### What this task involves
For each of the three statements below, decide whether the page on enjoyment of different activities in the UK supports it, answering yes or no and quoting the deciding words of the page. 1. Activities are rated on a scale from 1 to 10. 2. The Excel file was created manually because Our World in Data made no data available. 3. The cowplot package is used to import Excel files into R.

### Excerpt
========================
Data Visualization | MSc CSS: Enjoyment of different activities in the UK

Joris Kuehnast

Introduction

This chart shows how people in the UK rate the enjoyment of different daily activities on a scale from 1 to 7.
Each point represents the mean enjoyment rating for an activity, and the horizontal line indicates the 95% confidence interval around that mean.

My goal in this section is to:

reconstruct the original chart as faithfully as possible,
document all data-preparation and plotting steps,
and highlight the main patterns in the resulting visualization.

Getting the Data

The dataset used for this replication is stored locally as an Excel file and contains one row per activity. Since no data was made available by Our World in Data the Excel file was created manually. The file is an enriched version of the UK Time Use Survey summary table and includes:

the activity label (Activity),
the mean enjoyment score (Mean),
the lower and upper bound of the 95% confidence interval (CI_low, CI_high),
and a custom ordering variable to reproduce the intended ranking in the figure.

Recreating the Graph

Required Libraries

readxl: Imports Excel files (.xlsx) directly into R data frames, enabling straightforward ingestion of the survey dataset without intermediate conversion steps.
dplyr: Provides a clear “verb”-based grammar for data preparation (e.g., sorting, filtering, creating new variables), used here to structure and label activities consistently for plotting.
ggplot2: Core visualization framework used to build the figure layer-by-layer (guidelines, confidence intervals, mean markers, and labels) with consistent aesthetic mapping.
cowplot: Supports composition of multiple ggplot objects; used here to combine the title/subtitle header panel with the main chart into one aligned graphic.
grid: Supplies low-level graphical utilities (e.g., unit() for precise tick/spacing control), used for fine-tuning axis and layout details.

library(readxl)
library(dplyr)
library(ggplot2)
library(cowplot)
library(grid)

Data loading and preparation

This step loads the activity-level summary statistics and sets a fixed order so the y-axis matches the reference figure.
========================
(Records drawn from a data source)
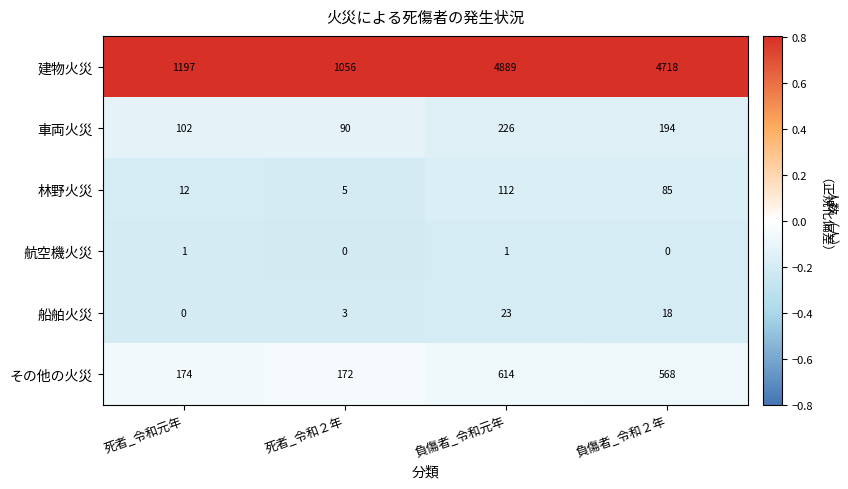

What is the difference between the highest and lowest values at 死者_令和２年?

1056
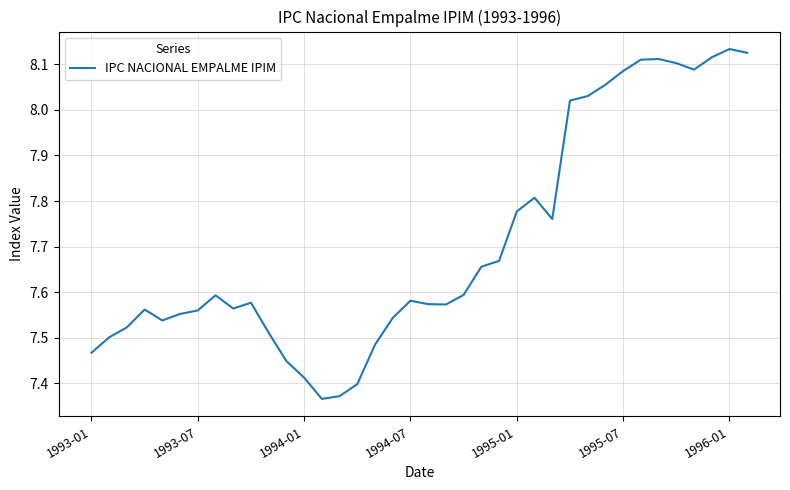

What is the difference between the maximum and minimum values?

0.8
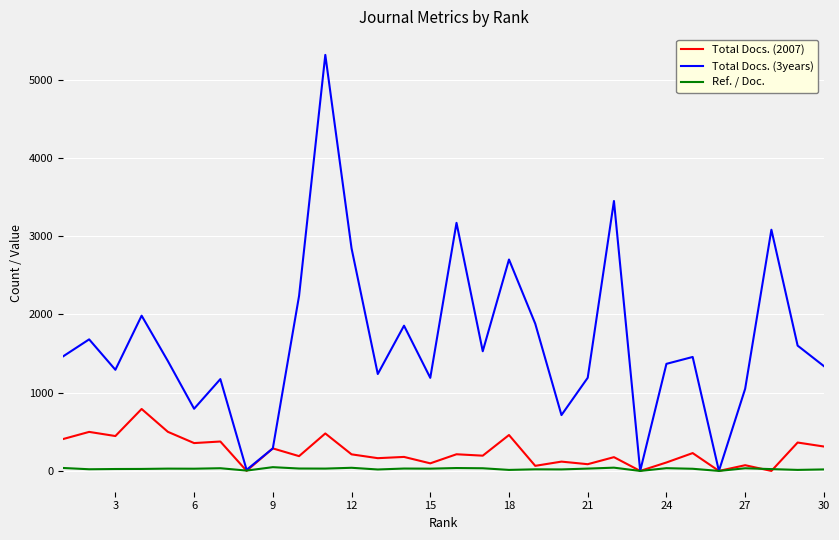

Which series has the widest spread of values?

Total Docs. (3years)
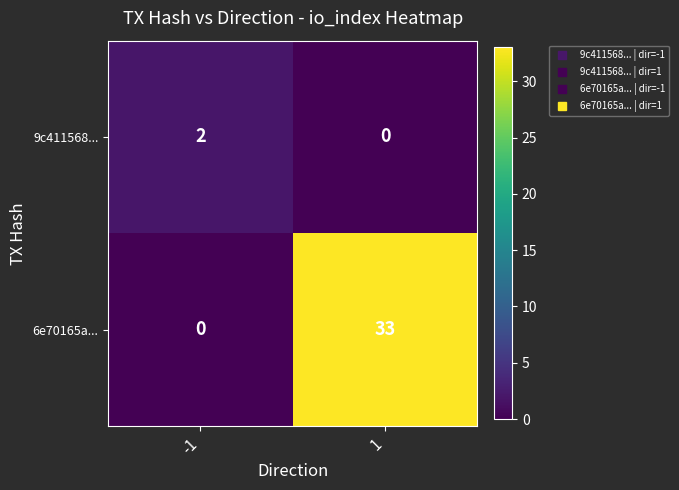

What is the sum of the 6e70165a... values at 1 and -1?

33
========================
### Answer to this task
1. No: "on a scale from 1 to 7."
2. Yes: "Since no data was made available by Our World in Data the Excel file was created manually."
3. No: "readxl: Imports Excel files (.xlsx) directly into R data frames"